EXERCISE DETAILS
Restate the entries word for word, omitting nothing.

[PROVIDED ENTRIES Boundary: Start]

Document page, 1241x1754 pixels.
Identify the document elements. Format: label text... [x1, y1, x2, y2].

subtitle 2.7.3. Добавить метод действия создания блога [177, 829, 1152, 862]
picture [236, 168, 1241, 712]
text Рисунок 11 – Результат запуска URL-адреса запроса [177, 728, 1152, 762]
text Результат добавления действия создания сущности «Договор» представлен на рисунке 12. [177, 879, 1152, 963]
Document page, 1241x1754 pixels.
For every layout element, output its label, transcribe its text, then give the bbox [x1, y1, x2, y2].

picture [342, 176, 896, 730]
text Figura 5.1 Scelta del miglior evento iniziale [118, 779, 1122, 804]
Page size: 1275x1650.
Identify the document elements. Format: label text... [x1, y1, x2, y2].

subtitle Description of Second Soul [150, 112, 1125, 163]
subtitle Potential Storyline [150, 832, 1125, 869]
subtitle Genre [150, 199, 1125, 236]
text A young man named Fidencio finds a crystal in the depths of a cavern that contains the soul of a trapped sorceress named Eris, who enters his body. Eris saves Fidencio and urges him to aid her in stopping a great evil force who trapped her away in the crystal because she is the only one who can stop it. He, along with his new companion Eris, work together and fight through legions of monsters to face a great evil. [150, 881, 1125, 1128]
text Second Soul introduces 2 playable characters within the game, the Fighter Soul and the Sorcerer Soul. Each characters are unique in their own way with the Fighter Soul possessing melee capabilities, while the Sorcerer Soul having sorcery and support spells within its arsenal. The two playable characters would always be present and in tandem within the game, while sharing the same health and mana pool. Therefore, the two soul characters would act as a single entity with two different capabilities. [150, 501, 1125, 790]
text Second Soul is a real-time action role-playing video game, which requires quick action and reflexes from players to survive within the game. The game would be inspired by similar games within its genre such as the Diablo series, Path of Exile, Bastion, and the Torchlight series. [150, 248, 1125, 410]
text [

[PROVIDED ENTRIES Boundary: End]

TASK OUTPUT
Document page, 1241x1754 pixels.
Identify the document elements. Format: label text... [x1, y1, x2, y2].

subtitle 2.7.3. Добавить метод действия создания блога [177, 829, 1152, 862]
picture [236, 168, 1241, 712]
text Рисунок 11 – Результат запуска URL-адреса запроса [177, 728, 1152, 762]
text Результат добавления действия создания сущности «Договор» представлен на рисунке 12. [177, 879, 1152, 963]
Document page, 1241x1754 pixels.
For every layout element, output its label, transcribe its text, then give the bbox [x1, y1, x2, y2].

picture [342, 176, 896, 730]
text Figura 5.1 Scelta del miglior evento iniziale [118, 779, 1122, 804]
Page size: 1275x1650.
Identify the document elements. Format: label text... [x1, y1, x2, y2].

subtitle Description of Second Soul [150, 112, 1125, 163]
subtitle Potential Storyline [150, 832, 1125, 869]
subtitle Genre [150, 199, 1125, 236]
text A young man named Fidencio finds a crystal in the depths of a cavern that contains the soul of a trapped sorceress named Eris, who enters his body. Eris saves Fidencio and urges him to aid her in stopping a great evil force who trapped her away in the crystal because she is the only one who can stop it. He, along with his new companion Eris, work together and fight through legions of monsters to face a great evil. [150, 881, 1125, 1128]
text Second Soul introduces 2 playable characters within the game, the Fighter Soul and the Sorcerer Soul. Each characters are unique in their own way with the Fighter Soul possessing melee capabilities, while the Sorcerer Soul having sorcery and support spells within its arsenal. The two playable characters would always be present and in tandem within the game, while sharing the same health and mana pool. Therefore, the two soul characters would act as a single entity with two different capabilities. [150, 501, 1125, 790]
text Second Soul is a real-time action role-playing video game, which requires quick action and reflexes from players to survive within the game. The game would be inspired by similar games within its genre such as the Diablo series, Path of Exile, Bastion, and the Torchlight series. [150, 248, 1125, 410]
text [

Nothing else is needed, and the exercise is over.